A week after news of optional abortion coverage in the University-sponsored insurance plan sparked debate across campus, interviews with University officials reveal students might have been debating a skewed version of the plan.

Under the plan, “medically necessary” abortions are included in the basic $1,234 coverage, said Michael Marsh, a board of trustees member.

The clarification was confirmed by Teri Sharp, the University’s director of media relations, and Tom Trimboli, general counsel of the University.

“The abortions that are medically necessary are covered by the basic policy and nobody tried to take that out,” Trimboli said.

Sharp was paraphrased in The BG News last week saying students who did not pay the extra $60 would not have abortion coverage under any circumstance.
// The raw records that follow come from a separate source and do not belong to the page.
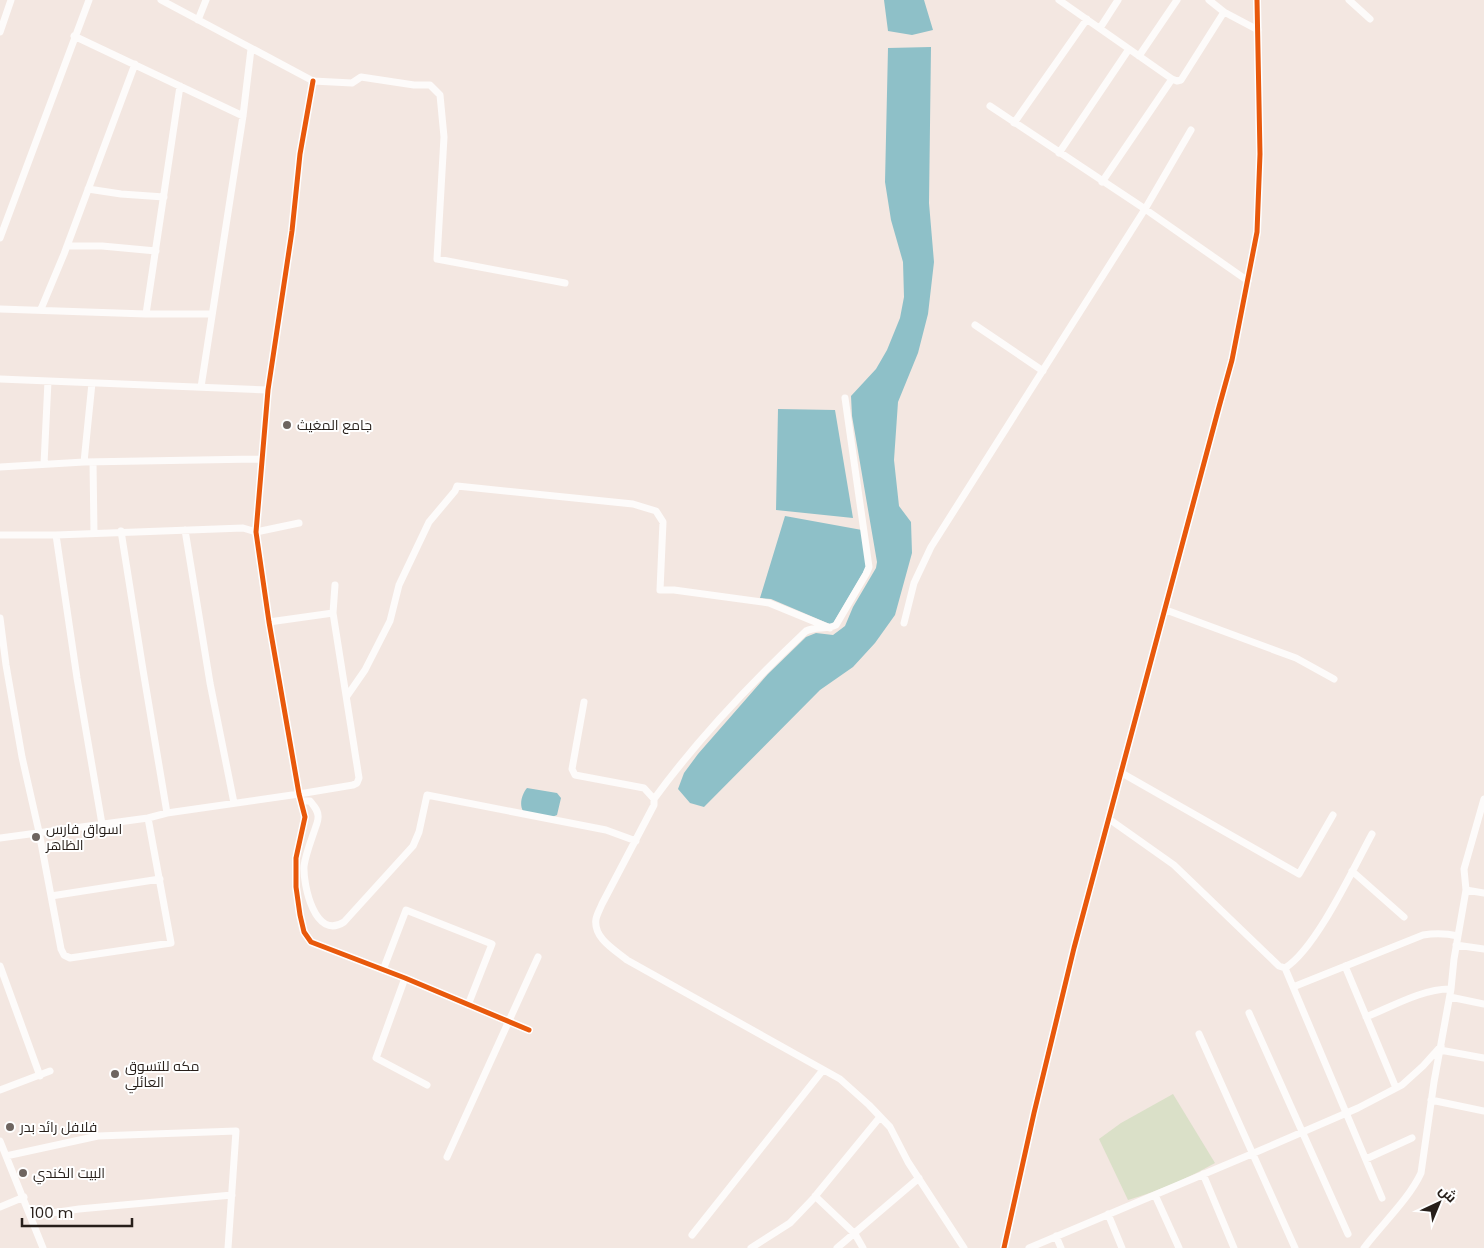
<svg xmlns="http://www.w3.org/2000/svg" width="1484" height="1248" viewBox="0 0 1484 1248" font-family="Poppins,Cairo,sans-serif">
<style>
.green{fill:#dae0c8}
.water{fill:#8ec0c8}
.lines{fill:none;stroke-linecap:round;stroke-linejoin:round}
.street{stroke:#fdfbfa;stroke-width:7}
.cycleway-casing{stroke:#fff;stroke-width:8}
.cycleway{stroke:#e8590c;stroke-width:5}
.poi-dot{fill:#6e6560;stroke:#fff;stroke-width:2}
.labels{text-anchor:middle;stroke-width:4;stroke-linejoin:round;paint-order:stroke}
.poi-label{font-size:14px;fill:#271f1a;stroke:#fff;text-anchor:start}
</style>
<rect width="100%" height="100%" fill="#f3e7e1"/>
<path class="green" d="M1173 1094 1215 1163C1187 1179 1158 1191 1128 1200L1099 1139 1121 1123Z"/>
<path class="water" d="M884 0H924L933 30 912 35 888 31Z
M931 47 929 203 934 262 928 314 918 353 898 402 894 460 899 506 911 522 912 553 895 615 875 643 853 667 820 690 704 807 690 803 678 789 684 773 698 754 768 674 806 637 816 633 833 635 845 626 853 607 876 568 877 562 852 416 851 396 876 369 887 350 900 318 904 297 903 262 891 220 885 182 888 48Z
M778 409 835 410 853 518 776 510Z
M785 516 862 530 867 566 832 625 771 599 760 598Z
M527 788 557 793 561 798 557 815 552 817 523 811C519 804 522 794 527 788Z"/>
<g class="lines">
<path class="street" d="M161 0 313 81 352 83 361 77 414 85H430L440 95 444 137 437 259 565 283
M1059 0 1172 79 1177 81 1181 80 1224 12 1258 30
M1209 0 1224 12
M1349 0 1370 19
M198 20 206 0
M1100 28 1118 0
M0 32 11 0
M74 36 243 116
M1139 56 1177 0
M313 81 300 154 292 231 268 390 256 532 269 622 299 794 305 817 296 858V887L300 915 304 932 311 942 405 978 529 1030
M990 106 1145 209 1248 281
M1014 123 1087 19
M1059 153 1129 49
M1102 182 1172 79
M88 189 121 194 164 197
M0 238 89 0
M67 246H102L156 251
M0 309 146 314H212
M41 309 64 254 135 64
M146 314 180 86
M975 325 1043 371
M0 379 268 390
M201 387 243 116 251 49
M84 462 92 383
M93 462 94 533
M44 464 48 381
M0 467 84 462 262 459
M185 530 210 683 234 803
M121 531 143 670 167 813
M0 535H56L243 528 256 532 299 523
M56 535 77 678 102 824
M1166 610 1296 658 1334 679
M0 618 6 665 22 757 39 832 61 949 64 955 70 958 171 943 148 818
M269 622 333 613
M904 623 914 583 931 547 1145 209 1191 130
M347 696 365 670 390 621 399 585 429 522 455 491 457 486 633 504 656 511 663 522 660 590H674L769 603 830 628
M584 702 572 769 575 775 644 788 654 799V805L602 904C600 909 597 914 596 919 593 938 615 950 627 960L840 1079 869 1105 890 1127 908 1162 964 1248
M1120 772 1299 874 1333 815
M654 799C699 737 751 683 806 631 816 626 827 630 836 625L866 574 869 567 845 398
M301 801H310C314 806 319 811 318 818 318 821 316 826 315 829 311 841 306 853 304 866 303 885 315 941 344 922L413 846 419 832 427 795 606 830 636 841
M1109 819 1174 865 1279 966 1285 968C1316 949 1354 867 1372 834
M0 838 148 818 167 813 299 794 353 785 357 783 359 778 333 613 335 585
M1352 871 1404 917
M1466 890 1484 893
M51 896 160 879
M1456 945 1484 949
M0 966 40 1076
M1345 966 1396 1088
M1285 968 1382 1198
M383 970 406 910 492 944 468 1005
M405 978 376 1058 427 1085
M1293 987 1423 935C1435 933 1445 933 1458 936
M1450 997 1484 1004
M1249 1013 1348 1234
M1366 1017C1391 1007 1424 988 1451 989
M1199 1034 1295 1248
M1440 1050 1484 1058
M0 1090 50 1071
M1431 1100 1484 1111
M0 1141 43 1248
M6 1156 98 1136 236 1131 228 1248
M447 1157 538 957
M1366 1159 1412 1138
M1203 1174 1234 1248
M1155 1195 1179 1248
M815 1196 855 1234 863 1248
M0 1207 24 1197
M1108 1214 1122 1248
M31 1216 79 1209 232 1195
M692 1235 823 1070
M1056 1236 1061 1248
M751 1248 790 1223 812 1200 880 1117
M837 1248 919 1178
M1004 1248 1034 1113 1074 948 1219 407 1232 360 1257 232 1260 154 1257 0
M1029 1248 1261 1150 1358 1108 1402 1085 1423 1066 1441 1046
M1364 1248C1382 1224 1409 1199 1421 1173L1434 1082 1451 989 1454 959 1466 890 1464 869 1484 799"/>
<g class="cycleway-casing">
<path id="cycleway" d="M313 81 300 154 292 231 268 390 256 532 269 622 299 794 305 817 296 858V887L300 915 304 932 311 942 405 978 529 1030
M1004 1248 1034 1113 1074 948 1219 407 1232 360 1257 232 1260 154 1257 0"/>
</g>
<use href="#cycleway" class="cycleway"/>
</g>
<g class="poi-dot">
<circle cx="287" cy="425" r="5"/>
<circle cx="36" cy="837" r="5"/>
<circle cx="115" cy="1074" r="5"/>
<circle cx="10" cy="1127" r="5"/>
<circle cx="23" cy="1173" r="5"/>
</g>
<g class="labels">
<g class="poi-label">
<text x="297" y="430">جامع المغيث</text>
<text x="46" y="834">اسواق فارس<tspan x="46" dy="16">الظاهر</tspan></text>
<text x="125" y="1071">مكه للتسوق<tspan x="125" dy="16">العائلي</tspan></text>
<text x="20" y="1132">فلافل رائد بدر</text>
<text x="33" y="1178">البيت الكندي</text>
</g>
</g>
<g transform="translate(1439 1203) rotate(44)" stroke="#ffffff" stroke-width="4" paint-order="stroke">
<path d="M0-4L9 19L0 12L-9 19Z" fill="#271f1a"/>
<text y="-8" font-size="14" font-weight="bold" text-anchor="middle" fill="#271f1a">ش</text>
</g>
<path d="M22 1218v8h110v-8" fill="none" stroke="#271f1a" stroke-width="2.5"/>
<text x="30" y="1218" font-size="15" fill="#271f1a" stroke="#ffffff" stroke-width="4" paint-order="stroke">100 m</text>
</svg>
She had been responding to questions about the e-mail Edward Whipple, vice president of student affairs, sent to students last Monday about the insurance.

Sharp said she did not remember the part of the conversation which led to the quotation and wasn’t able to read the article where it appeared. She attributed the difference to a “misunderstanding.”

Many students, including Raquel Colon, the undergraduate member of the Board of Trustees, have said they heard from various sources that students who did not pay the $60 would not be covered for any abortion.

Colon said she interpreted the terms of the policy from an e-mail Linda Dobb, the board’s secretary and University executive vice president, sent her.

Colon said she has not been able to discuss the issue with Dobb since the board’s meeting March 3.

“We didn’t discuss this at any of sessions that I participated in,” Colon said of that meeting, “it was done during executive session.”

Neither Colon nor Korine Steinke, a graduate student on the board, were at that session, which are closed to the public.

Lauren Walter, co-president of Creed on Campus, said she was surprised to hear some abortions would be covered under the plan. She said her impression to the contrary came from Whipple’s e-mail and “hearsay.”

Chelsea Lambdin, a former USG Senator, said she “had absolutely no clue” that necessary abortions would be covered.

But Gina Tortorella, president of Falcons for Life, said she was aware of the distinction and that it was “pretty clear in the plan.”

“Of course it would be covered,” Tortorella said, “because it’s necessary.”

But, “I’ve never heard of a case where an abortion was necessary,” she said.

Whipple’s e-mail said “no portion of the premium for basic coverage will go toward elective abortion coverage,” but his wording and the crossfire of student opinions over the week apparently still confused students.

Whipple was not available for comment yesterday.